CASTAGNA, Felicity The Incredible Here and Now Giramondo Pub, 2013 187pp $19.95 pbk ISBN 9781922146366 SCIS 1628580
‘Some people say ‘West’ like it is something wrong, like ice-cream that fell in a gutter.’ So opens 15 year old narrator Michael’s paean to his little patch in Parramatta. Michael is the son of immigrant proprietors of an electrical goods store. He and Shadi, his best friend, enjoy their after school job at Mohammed’s servo. Michael idolizes his big brother Dom, a gregarious, happy, 17 year old revhead. Life is wonderful … until Dom is killed in a hooning accident.
The tragedy deeply affects Michael’s family, especially his mother who withdraws into the shadows of her home and mind. But life must go on. Michael cherishes the memory of extravert Dom. Poppy, his widowed grandfather, steps in taking Dom’s place in his life. His brassy young Aunty Leena, a foil to his parents’ cultural inertia, inspires him with her zest for life. Michael comes to realize that the very community that made Dom the happy, popular boy that he was, will nurture him in the same way.

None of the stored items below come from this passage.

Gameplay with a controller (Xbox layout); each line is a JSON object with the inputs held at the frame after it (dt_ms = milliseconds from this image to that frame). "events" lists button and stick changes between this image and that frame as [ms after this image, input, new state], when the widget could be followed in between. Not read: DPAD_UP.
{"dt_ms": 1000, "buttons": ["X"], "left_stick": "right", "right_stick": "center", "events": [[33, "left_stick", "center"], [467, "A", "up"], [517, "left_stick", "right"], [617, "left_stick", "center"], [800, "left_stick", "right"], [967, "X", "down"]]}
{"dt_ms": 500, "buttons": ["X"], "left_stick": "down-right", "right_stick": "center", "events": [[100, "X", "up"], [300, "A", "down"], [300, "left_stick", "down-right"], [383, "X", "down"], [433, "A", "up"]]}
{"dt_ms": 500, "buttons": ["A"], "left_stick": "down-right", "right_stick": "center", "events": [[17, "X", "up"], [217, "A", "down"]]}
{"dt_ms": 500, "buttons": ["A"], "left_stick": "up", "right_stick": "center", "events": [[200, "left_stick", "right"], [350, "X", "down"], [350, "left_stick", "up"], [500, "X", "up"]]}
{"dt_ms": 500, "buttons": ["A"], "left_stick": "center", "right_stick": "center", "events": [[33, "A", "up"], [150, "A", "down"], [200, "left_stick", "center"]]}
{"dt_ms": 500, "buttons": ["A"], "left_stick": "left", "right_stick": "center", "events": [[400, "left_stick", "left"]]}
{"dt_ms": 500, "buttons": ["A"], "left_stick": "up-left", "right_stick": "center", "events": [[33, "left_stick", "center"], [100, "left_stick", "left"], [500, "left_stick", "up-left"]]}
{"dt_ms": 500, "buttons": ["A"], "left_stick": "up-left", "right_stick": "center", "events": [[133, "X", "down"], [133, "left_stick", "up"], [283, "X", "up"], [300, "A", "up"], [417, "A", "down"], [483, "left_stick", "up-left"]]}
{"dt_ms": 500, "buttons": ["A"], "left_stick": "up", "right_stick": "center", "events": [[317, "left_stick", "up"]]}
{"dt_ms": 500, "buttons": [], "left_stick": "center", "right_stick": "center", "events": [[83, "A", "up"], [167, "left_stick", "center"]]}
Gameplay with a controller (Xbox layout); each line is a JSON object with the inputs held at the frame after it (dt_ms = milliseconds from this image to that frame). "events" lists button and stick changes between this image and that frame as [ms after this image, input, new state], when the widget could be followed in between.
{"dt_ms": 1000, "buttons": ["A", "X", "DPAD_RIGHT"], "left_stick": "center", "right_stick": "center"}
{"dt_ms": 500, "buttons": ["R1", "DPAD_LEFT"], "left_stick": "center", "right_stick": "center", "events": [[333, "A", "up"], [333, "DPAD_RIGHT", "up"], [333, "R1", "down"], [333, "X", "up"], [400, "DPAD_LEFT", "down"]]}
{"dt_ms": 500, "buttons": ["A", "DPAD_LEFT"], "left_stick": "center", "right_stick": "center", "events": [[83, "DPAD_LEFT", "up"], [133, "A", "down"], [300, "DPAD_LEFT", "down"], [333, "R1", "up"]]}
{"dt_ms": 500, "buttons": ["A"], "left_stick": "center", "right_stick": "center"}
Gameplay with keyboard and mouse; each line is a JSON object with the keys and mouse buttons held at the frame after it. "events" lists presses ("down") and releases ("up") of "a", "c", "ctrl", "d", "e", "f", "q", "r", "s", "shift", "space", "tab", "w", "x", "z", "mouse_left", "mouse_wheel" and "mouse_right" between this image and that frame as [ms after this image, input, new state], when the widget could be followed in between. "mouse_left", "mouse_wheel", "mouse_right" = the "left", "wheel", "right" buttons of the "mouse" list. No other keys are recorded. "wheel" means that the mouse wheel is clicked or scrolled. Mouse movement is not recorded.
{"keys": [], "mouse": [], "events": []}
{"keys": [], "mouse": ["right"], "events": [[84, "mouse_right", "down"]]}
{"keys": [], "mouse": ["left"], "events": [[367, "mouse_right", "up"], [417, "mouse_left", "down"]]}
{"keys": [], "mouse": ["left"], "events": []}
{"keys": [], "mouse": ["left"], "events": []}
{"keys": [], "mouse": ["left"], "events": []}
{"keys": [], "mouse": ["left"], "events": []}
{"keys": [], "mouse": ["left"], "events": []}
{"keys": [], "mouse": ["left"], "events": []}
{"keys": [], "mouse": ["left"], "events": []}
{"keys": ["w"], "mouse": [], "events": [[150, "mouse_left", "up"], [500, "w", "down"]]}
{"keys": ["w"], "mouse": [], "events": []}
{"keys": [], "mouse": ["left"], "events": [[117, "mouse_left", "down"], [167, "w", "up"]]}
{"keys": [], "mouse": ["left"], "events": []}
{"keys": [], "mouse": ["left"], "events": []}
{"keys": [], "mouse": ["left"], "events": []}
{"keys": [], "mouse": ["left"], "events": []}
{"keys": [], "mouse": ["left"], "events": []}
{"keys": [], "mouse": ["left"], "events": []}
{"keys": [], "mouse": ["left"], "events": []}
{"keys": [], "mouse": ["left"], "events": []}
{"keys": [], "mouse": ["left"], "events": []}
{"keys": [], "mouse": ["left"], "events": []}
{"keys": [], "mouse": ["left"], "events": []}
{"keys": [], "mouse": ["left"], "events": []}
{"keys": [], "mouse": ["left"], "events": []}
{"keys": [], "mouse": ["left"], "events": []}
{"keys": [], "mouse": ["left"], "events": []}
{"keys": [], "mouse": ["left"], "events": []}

The Incredible Here and Now is an uplifting novel, a joy to read. Its eighty short chapters are a series of loosely connected vignettes delivered in the simple, unadorned, sometimes ungrammatical narration of Michael. It is utterly convincing in its observation of the place and the people of Michael’s life in the western suburbs. There is a palpable vitality that courses through the novel and leaves the reader with the sense that life is what you make of it, it’s there for the taking.